• 14B. What to expect

Motivating scenario: We want to know how to summarize deviations from expectations and how to use this summary and its null distribution to test null hypotheses.

Learning goals: By the end of this chapter you should be able to:

Explain what a \(\chi^2\) statistic measures conceptually.
Calculate a \(\chi^2\) value as a test statistic to quantify deviations between observations deviate and expectations.
Compare an observed \(\chi^2\) value to its null sampling distribution to find a p-value and conduct NHST.

If I told a class of forty-one students to pick an integer between one and ten at random, we would expect the following:

Number	1	2	3	4	5	6	7	8	9	10
Expected Count	4.1	4.1	4.1	4.1	4.1	4.1	4.1	4.1	4.1	4.1

But, of course, we never get exactly what we expect. This difference between expectation and observation can be due to both sampling error (because our sample was finite) and sampling bias (because people don’t really pick numbers at random).

● **JOBS**:
[1] In the chapter excerpt, how many students are in the class asked to pick a number?
[2] Do these statements agree with the chapter excerpt? Answer yes or no for each and quote the deciding words. (a) The students are told to pick an integer between one and twenty. (b) Sampling bias can cause a difference between expectation and observation. (c) We usually get exactly what we expect.
[3] Reproduce the chapter excerpt starting at the words "Motivating scenario: We" and stopping after "test null hypotheses.".
None of the data is needed.

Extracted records

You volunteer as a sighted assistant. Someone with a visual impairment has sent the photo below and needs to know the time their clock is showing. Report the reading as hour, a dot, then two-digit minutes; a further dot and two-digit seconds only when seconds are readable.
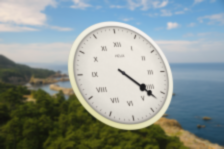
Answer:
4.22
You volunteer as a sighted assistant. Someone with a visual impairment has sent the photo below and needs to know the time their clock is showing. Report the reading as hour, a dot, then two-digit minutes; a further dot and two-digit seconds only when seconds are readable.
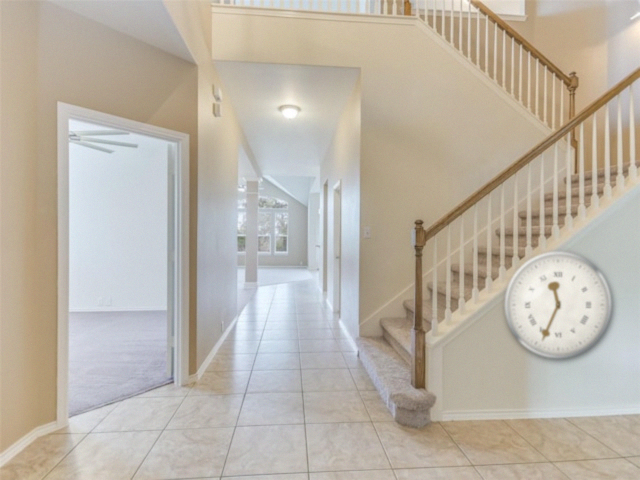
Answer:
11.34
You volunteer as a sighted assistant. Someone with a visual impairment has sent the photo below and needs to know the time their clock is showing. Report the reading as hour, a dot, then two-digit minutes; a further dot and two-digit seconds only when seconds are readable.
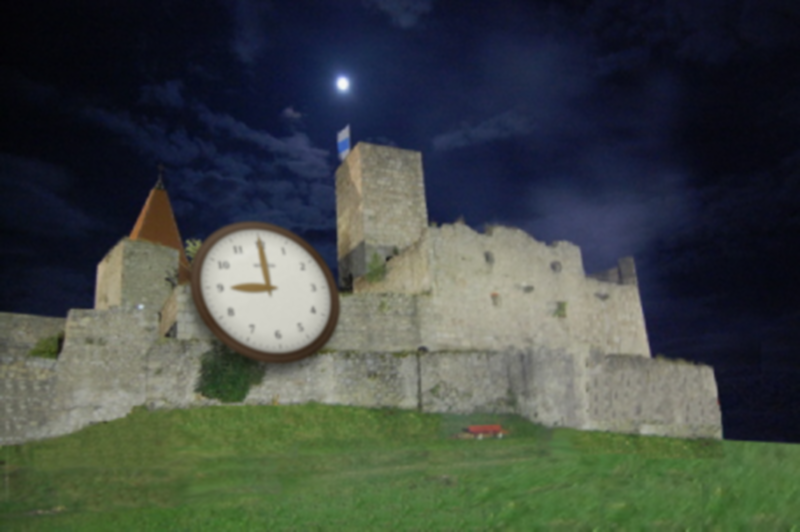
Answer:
* * *
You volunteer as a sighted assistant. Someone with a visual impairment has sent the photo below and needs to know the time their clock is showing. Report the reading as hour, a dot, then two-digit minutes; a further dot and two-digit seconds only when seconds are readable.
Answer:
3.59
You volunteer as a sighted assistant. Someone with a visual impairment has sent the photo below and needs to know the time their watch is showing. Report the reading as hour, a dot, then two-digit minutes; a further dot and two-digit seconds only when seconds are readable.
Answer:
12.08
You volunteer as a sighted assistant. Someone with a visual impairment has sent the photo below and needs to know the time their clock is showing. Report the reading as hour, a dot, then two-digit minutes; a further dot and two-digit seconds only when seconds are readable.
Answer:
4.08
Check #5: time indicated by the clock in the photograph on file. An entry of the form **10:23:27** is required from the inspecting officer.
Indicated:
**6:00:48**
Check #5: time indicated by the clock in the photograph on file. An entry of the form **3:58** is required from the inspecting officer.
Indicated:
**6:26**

● **ANSWERS BELOW**:
[1] Forty-one.

[2]
(a) No: "pick an integer between one and ten at random"
(b) Yes: "sampling bias (because people don’t really pick numbers at random)"
(c) No: "we never get exactly what we expect"

[3]
Motivating scenario: We want to know how to summarize deviations from expectations and how to use this summary and its null distribution to test null hypotheses.